**RICHIESTA**
Per favore, secondo il testo selezionato sulle indagini della Banca d'Italia, qual era nel 2003 la quota media di capitale detenuta dal primo azionista nelle imprese del campione Invind?

**TESTO SELEZIONATO**
════

Il lavoro analizza i risultati di due indagini svolte dalla Banca d’Italia nel 2003 sugli assetti proprietari, sul controllo e sui trasferimenti delle imprese industriali italiane non quotate, ricalcando analoghe ricerche compiute nel 1993. Le due indagini, denominate Invind ed Esetra, sono state condotte rispettivamente su circa 1.900 e 500 imprese industriali.

Obiettivo della ricerca è quello di valutare il grado e la direzione dell’evoluzione dei modelli di controllo delle imprese nel nostro Paese alla luce dei profondi cambiamenti istituzionali intervenuti nel corso del decennio considerato e dell’aggravarsi della crisi di competitività della nostra industria nello stesso periodo.

I dati raccolti attraverso le indagini forniscono informazioni su vari profili della struttura proprietaria delle imprese e, in particolare, sulla sua distribuzione. La proprietà diretta delle imprese considerate risulta essere molto concentrata. Ciò emerge da vari indicatori. Nel 2003 la dimensione media della quota di proprietà detenuta dal primo azionista è pari al 64,7 per cento del capitale nelle imprese del campione Invind e al 52 per cento nelle imprese del campione Esetra. Nelle imprese di entrambi i campioni considerati l’azionista principale possiede in media una quota di capitale che gli consente di avere il controllo di diritto della società. Il grado di concentrazione della proprietà diretta è ulteriormente messo in risalto dai dati relativi al numero di soci, pari a 5,6, nelle imprese Invind, ma il numero mediano è ben inferiore (pari a 3 soci). In Esetra circa i due terzi delle imprese hanno un numero di soci compreso tra uno e quattro.

════

**DATI FORNITI**
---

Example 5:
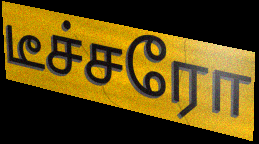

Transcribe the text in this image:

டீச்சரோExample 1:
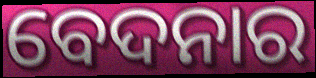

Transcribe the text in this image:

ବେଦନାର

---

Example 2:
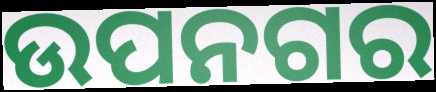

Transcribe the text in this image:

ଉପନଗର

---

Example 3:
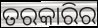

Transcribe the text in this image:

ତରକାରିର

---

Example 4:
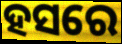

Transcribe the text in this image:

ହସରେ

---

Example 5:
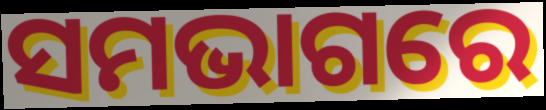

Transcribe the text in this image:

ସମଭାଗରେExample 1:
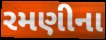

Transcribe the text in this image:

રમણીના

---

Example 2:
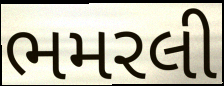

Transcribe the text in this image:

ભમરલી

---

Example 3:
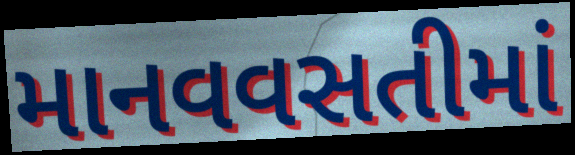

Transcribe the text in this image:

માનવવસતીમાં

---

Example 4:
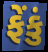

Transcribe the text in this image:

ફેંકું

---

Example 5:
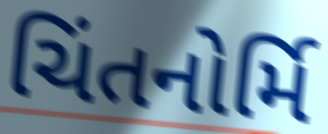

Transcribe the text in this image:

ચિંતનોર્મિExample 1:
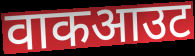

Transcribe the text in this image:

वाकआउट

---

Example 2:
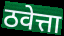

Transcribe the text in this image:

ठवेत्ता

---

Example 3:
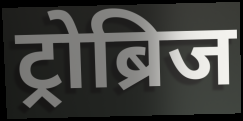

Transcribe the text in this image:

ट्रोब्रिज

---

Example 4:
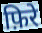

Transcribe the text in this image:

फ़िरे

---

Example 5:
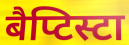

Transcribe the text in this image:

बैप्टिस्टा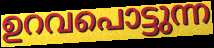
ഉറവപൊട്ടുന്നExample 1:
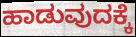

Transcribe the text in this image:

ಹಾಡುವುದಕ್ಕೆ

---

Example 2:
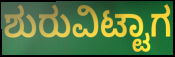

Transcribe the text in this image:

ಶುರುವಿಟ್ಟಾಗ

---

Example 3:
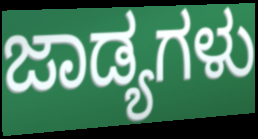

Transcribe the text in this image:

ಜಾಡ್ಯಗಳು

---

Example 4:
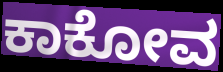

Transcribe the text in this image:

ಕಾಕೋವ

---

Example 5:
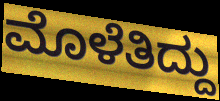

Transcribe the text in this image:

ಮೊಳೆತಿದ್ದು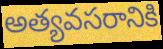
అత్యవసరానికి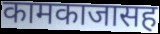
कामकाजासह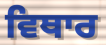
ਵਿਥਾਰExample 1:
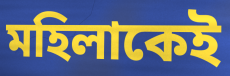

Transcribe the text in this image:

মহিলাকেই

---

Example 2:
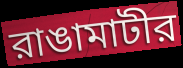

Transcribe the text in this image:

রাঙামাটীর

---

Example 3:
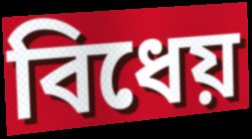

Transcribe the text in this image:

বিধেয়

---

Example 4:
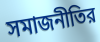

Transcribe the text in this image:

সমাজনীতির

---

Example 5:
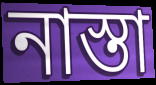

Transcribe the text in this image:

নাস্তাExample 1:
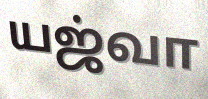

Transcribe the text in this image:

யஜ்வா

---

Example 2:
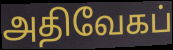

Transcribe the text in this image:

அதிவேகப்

════

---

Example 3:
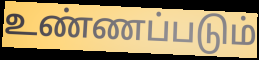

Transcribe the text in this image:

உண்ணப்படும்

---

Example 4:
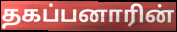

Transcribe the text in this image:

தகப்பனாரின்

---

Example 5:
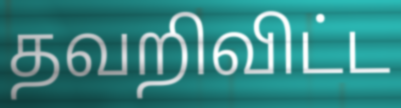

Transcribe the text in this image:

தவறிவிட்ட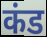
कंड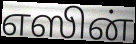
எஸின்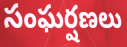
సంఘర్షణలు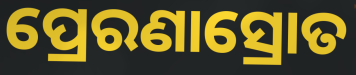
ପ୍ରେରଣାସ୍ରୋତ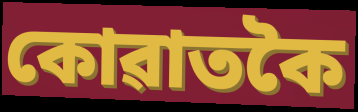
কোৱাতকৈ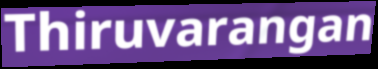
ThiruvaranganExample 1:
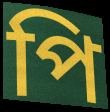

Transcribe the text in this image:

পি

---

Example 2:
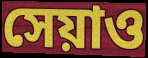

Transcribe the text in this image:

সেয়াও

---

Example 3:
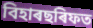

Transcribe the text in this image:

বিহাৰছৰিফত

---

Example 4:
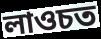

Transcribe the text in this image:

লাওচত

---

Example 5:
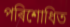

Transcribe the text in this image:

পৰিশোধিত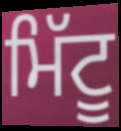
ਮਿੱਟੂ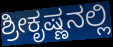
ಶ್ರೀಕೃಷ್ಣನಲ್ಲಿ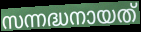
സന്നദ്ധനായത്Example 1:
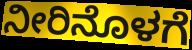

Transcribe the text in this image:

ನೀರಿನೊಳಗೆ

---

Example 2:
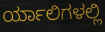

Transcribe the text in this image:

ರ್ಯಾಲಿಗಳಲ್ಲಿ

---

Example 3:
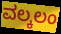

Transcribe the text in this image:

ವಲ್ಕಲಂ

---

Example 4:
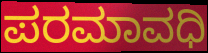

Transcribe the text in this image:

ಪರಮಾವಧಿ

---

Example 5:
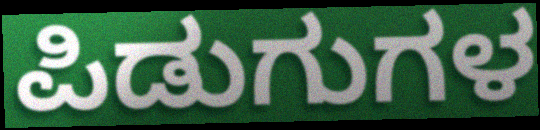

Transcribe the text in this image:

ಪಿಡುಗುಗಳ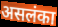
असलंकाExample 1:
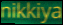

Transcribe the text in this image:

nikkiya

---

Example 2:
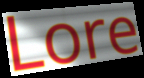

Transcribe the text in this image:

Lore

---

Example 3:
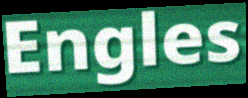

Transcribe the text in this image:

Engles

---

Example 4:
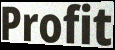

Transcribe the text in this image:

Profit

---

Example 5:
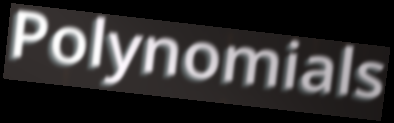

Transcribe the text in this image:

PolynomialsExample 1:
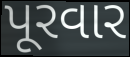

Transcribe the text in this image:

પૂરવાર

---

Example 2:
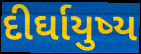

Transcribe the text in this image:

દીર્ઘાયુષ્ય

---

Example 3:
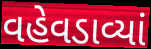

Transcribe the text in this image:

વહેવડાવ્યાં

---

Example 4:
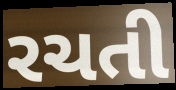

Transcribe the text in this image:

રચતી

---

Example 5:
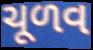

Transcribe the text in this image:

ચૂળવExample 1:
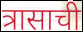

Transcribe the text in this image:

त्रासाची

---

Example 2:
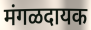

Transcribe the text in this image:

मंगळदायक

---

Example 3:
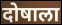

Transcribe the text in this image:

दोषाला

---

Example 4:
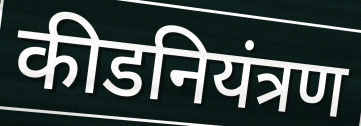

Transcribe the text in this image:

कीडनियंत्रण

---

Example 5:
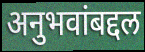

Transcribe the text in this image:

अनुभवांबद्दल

════

**RISULTATO**
Il 64,7 per cento del capitale.